Page images and extracted text:
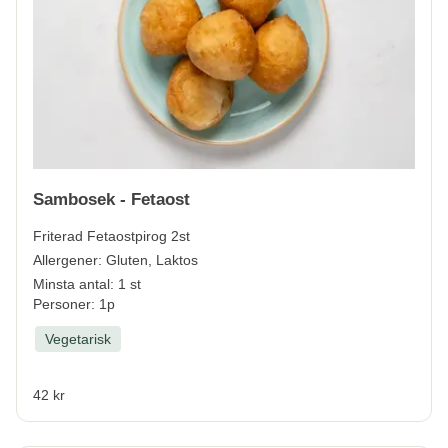
Sambosek - Fetaost
Friterad Fetaostpirog 2st
Allergener:
Gluten, Laktos
Minsta antal: 1 st
Personer: 1p
Vegetarisk
42 kr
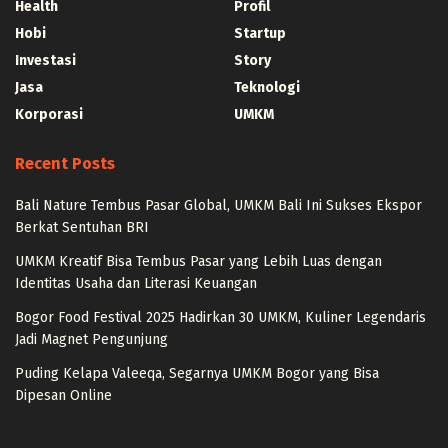
Health
Profil
Hobi
Startup
Investasi
Story
Jasa
Teknologi
Korporasi
UMKM
Recent Posts
Bali Nature Tembus Pasar Global, UMKM Bali Ini Sukses Ekspor
Berkat Sentuhan BRI
UMKM Kreatif Bisa Tembus Pasar yang Lebih Luas dengan
Identitas Usaha dan Literasi Keuangan
Bogor Food Festival 2025 Hadirkan 30 UMKM, Kuliner Legendaris
Jadi Magnet Pengunjung
Puding Kelapa Valeeqa, Segarnya UMKM Bogor yang Bisa
Dipesan Online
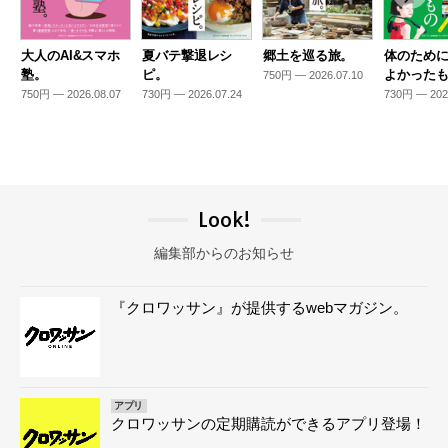
大人のAI&スマホ
夏バテ撃退レシ
郷土を巡る旅。
体のため
塾。
ピ。
よかった
750円 — 2026.07.10
750円 — 2026.08.07
730円 — 2026.07.24
730円 — 202
Look!
編集部からのお知らせ
『クロワッサン』が提供するwebマガジン。
アプリ
クロワッサンの定期購読ができるアプリ登場！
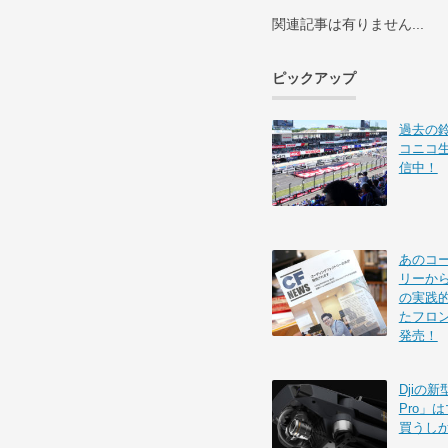
関連記事は有りません...
ピックアップ
過去の
コニコ
信中！
あのコ
リーから
の実践的
たフロ
発売！
Djiの新
Pro」
買うし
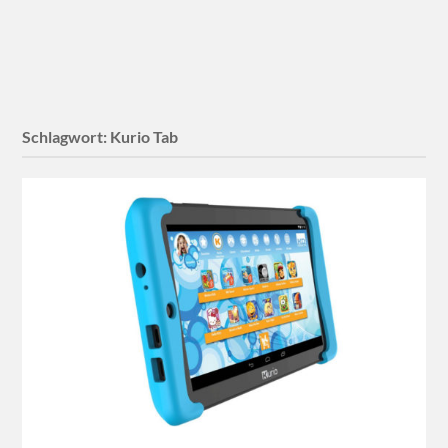
Schlagwort:
Kurio Tab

> [What needs to be done] On how many lines above does the word "Tembus" appear? Only the number should be given.

> [Exercise solution] 2